The first year of the Creative Data Lions produced no Grand Prix winner. But it did yield steps toward clarifying what the category is all about and some advice future entrants can put in their databases to maximize return on entry-fee investments.
"We felt this was year one, and that in a category with 11 subcategories that were quite different -- from the notion of data integration to enhancing a story -- we just didn't feel adequate" to identify a Grand Prix winner, said Jury Chair David Sable, Y&R Global CEO. "We felt there wasn't anything that was representative of everything."
Much of the jury's work the first year was defining what the category was about. Mr. Sable said the jury spent two months beforehand sharing articles and thought pieces about what the category should be about.
"It was really quite challenging," he said. "We were very cognizant of the fact that you're setting a benchmark, making a statement, you're hopefully creating a bar you raise next year and the year after."
What won:
While there was no Grand Prix, the jury awarded six Gold Lions. One Mr. Sable called out from the press conference was "Run That Town," a digital game created by Leo Burnett, Sydney, for the Australian Bureau of Statistics. It takes data from the country's 2,500 post codes and lets people see the effect of such things as adding a casino, airport or prison to their towns. The goal was to make census data relevant to people. Mr. Sable said the work took "the most shit-boring stuff you can ever imagine in your life, and turned it into something so compellingly interesting."

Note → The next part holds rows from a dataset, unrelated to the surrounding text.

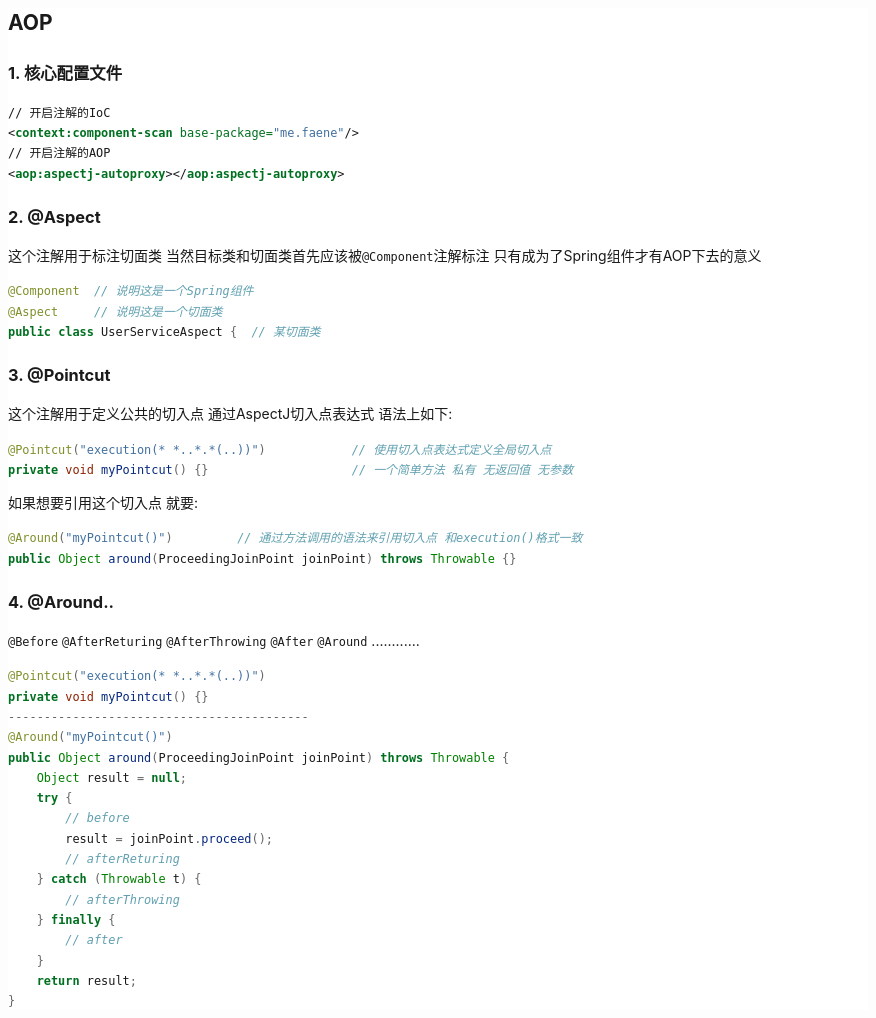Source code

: 

## AOP

### 1. 核心配置文件

```xml
// 开启注解的IoC
<context:component-scan base-package="me.faene"/>
// 开启注解的AOP
<aop:aspectj-autoproxy></aop:aspectj-autoproxy>
```

### 2. @Aspect

这个注解用于标注切面类 当然目标类和切面类首先应该被`@Component`注解标注 只有成为了Spring组件才有AOP下去的意义

```java
@Component	// 说明这是一个Spring组件
@Aspect		// 说明这是一个切面类
public class UserServiceAspect {  // 某切面类
```

### 3. @Pointcut

这个注解用于定义公共的切入点 通过AspectJ切入点表达式 语法上如下:

```java
@Pointcut("execution(* *..*.*(..))")			// 使用切入点表达式定义全局切入点
private void myPointcut() {}					// 一个简单方法 私有 无返回值 无参数
```

如果想要引用这个切入点 就要:

```java
@Around("myPointcut()")			// 通过方法调用的语法来引用切入点 和execution()格式一致
public Object around(ProceedingJoinPoint joinPoint) throws Throwable {}
```

### 4. @Around..

`@Before` `@AfterReturing` `@AfterThrowing` `@After` `@Around` ............

```java
@Pointcut("execution(* *..*.*(..))")
private void myPointcut() {}
------------------------------------------
@Around("myPointcut()")
public Object around(ProceedingJoinPoint joinPoint) throws Throwable {
    Object result = null;
    try {
    	// before
    	result = joinPoint.proceed();
    	// afterReturing
    } catch (Throwable t) {
    	// afterThrowing
    } finally {
    	// after
    }
    return result;
}
```
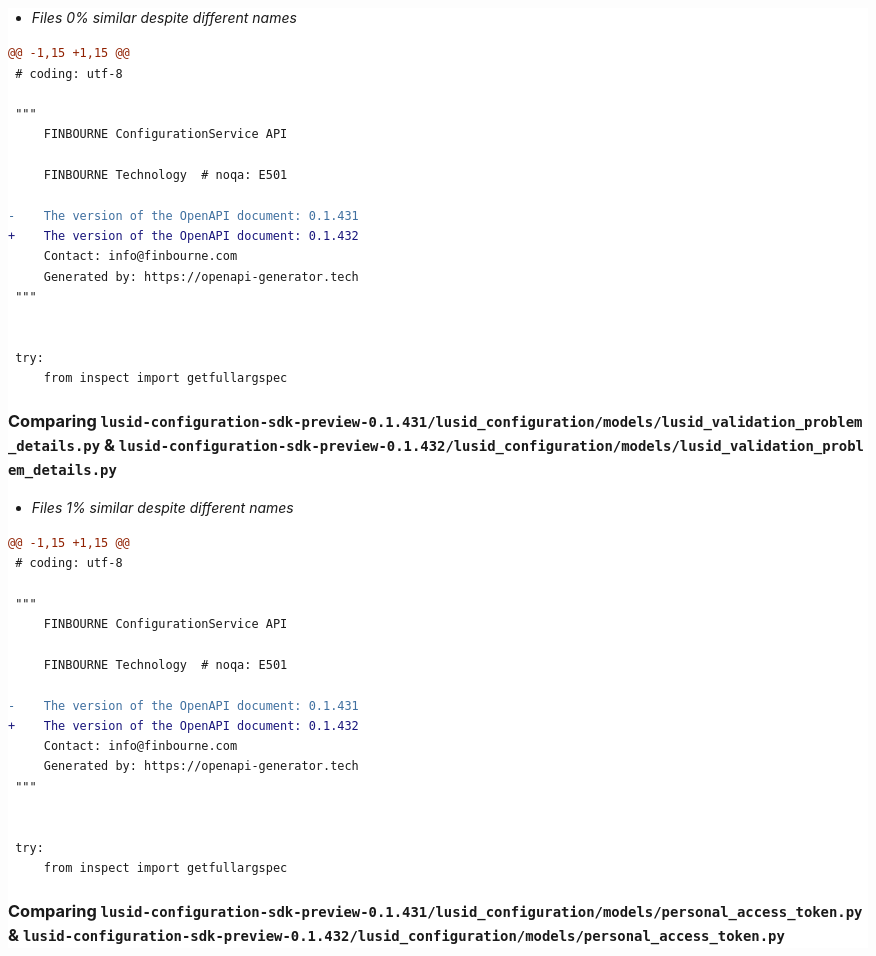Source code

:  * *Files 0% similar despite different names*

```diff
@@ -1,15 +1,15 @@
 # coding: utf-8
 
 """
     FINBOURNE ConfigurationService API
 
     FINBOURNE Technology  # noqa: E501
 
-    The version of the OpenAPI document: 0.1.431
+    The version of the OpenAPI document: 0.1.432
     Contact: info@finbourne.com
     Generated by: https://openapi-generator.tech
 """
 
 
 try:
     from inspect import getfullargspec
```

### Comparing `lusid-configuration-sdk-preview-0.1.431/lusid_configuration/models/lusid_validation_problem_details.py` & `lusid-configuration-sdk-preview-0.1.432/lusid_configuration/models/lusid_validation_problem_details.py`

 * *Files 1% similar despite different names*

```diff
@@ -1,15 +1,15 @@
 # coding: utf-8
 
 """
     FINBOURNE ConfigurationService API
 
     FINBOURNE Technology  # noqa: E501
 
-    The version of the OpenAPI document: 0.1.431
+    The version of the OpenAPI document: 0.1.432
     Contact: info@finbourne.com
     Generated by: https://openapi-generator.tech
 """
 
 
 try:
     from inspect import getfullargspec
```

### Comparing `lusid-configuration-sdk-preview-0.1.431/lusid_configuration/models/personal_access_token.py` & `lusid-configuration-sdk-preview-0.1.432/lusid_configuration/models/personal_access_token.py`

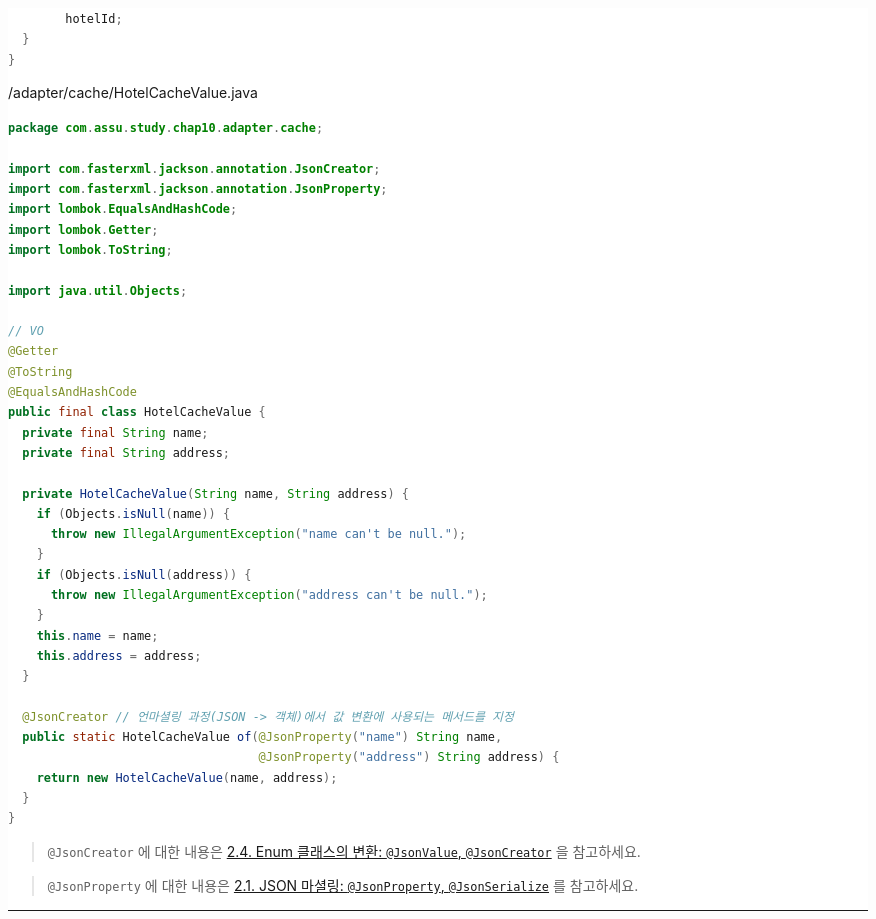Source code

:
```java
        hotelId;
  }
}
```

/adapter/cache/HotelCacheValue.java
```java
package com.assu.study.chap10.adapter.cache;

import com.fasterxml.jackson.annotation.JsonCreator;
import com.fasterxml.jackson.annotation.JsonProperty;
import lombok.EqualsAndHashCode;
import lombok.Getter;
import lombok.ToString;

import java.util.Objects;

// VO
@Getter
@ToString
@EqualsAndHashCode
public final class HotelCacheValue {
  private final String name;
  private final String address;

  private HotelCacheValue(String name, String address) {
    if (Objects.isNull(name)) {
      throw new IllegalArgumentException("name can't be null.");
    }
    if (Objects.isNull(address)) {
      throw new IllegalArgumentException("address can't be null.");
    }
    this.name = name;
    this.address = address;
  }

  @JsonCreator // 언마셜링 과정(JSON -> 객체)에서 값 변환에 사용되는 메서드를 지정
  public static HotelCacheValue of(@JsonProperty("name") String name,
                                   @JsonProperty("address") String address) {
    return new HotelCacheValue(name, address);
  }
}
```

> `@JsonCreator` 에 대한 내용은 [2.4. Enum 클래스의 변환: `@JsonValue`, `@JsonCreator`](https://assu10.github.io/dev/2023/05/14/springboot-rest-api-2/#24-enum-%ED%81%B4%EB%9E%98%EC%8A%A4%EC%9D%98-%EB%B3%80%ED%99%98-jsonvalue-jsoncreator) 을 참고하세요.

> `@JsonProperty` 에 대한 내용은 [2.1. JSON 마셜링: `@JsonProperty`, `@JsonSerialize`](https://assu10.github.io/dev/2023/05/14/springboot-rest-api-2/#21-json-%EB%A7%88%EC%85%9C%EB%A7%81-jsonproperty-jsonserialize) 를 참고하세요.

---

Winners didn't need to use the latest tech. Grey, Mexico City, won Gold for a program using SMS text for the Mexican Red Cross, allowing emergency workers to retrieve basic medical information from people they treat.
Why it won:
"The key we were looking for in every entry – is the linkage to data clear," Mr. Sable said. "Everything today uses data some way or another. But was it something [that] if you see it you just get it? We looked for things that made personal data into living data."
The jury:
Mr. Sable chaired a panel of 10 agency executives and one research-industry representative, Eric Salama, CEO of WPP's Kantar. Agency representatives were a mix of creative executives and people in data, innovation or senior management roles. Getting the research industry involved at Cannes was one reason for adding the category, said Philip Thomas, CEO of Lions Festivals.
Hot topic:
Five of the six Gold Lions went to government or not-for-profit organizations, including Local Projects, New York, for the National Sept. 11 Memorial and Museum. The jury turned on its head the usual resistance to non-profit work, which includes a rule against such work winning a Grand Prix, based on the idea that non-profits tend to allow more creative freedom than for-profit clients. "We found here exactly the opposite," Mr. Sable said. Non-profits "need that data to stay alive," for example, by raising money.
Lions awarded:
The jury awarded six Gold, 10 Silver and 12 Bronze Lions across a fairly representative sample of the advertising world, with some tilt toward the U.S., which got six. Four each went to the U.K. and Japan; three to Germany; two each to Russia, France, Australia, and Turkey; and one each to Mexico, Brazil and Hong Kong.
What they didn't like:
"We stayed away from the entries that said, 'Never before seen in the history of mankind,'" Mr. Sable said. "When the entries started that way, you knew you were going in the wrong direction. And we kind of stayed away from entries whose primary data collection device was the Apple Watch. We figured the three people in the world that applied to may make that un-scaleable."
What's next:
"We hope that next year the jury will learn from what we did and as the bar is raised and the work will be better, as it is every year, that the jury will be able to award a Grand Prix," Mr. Sable said.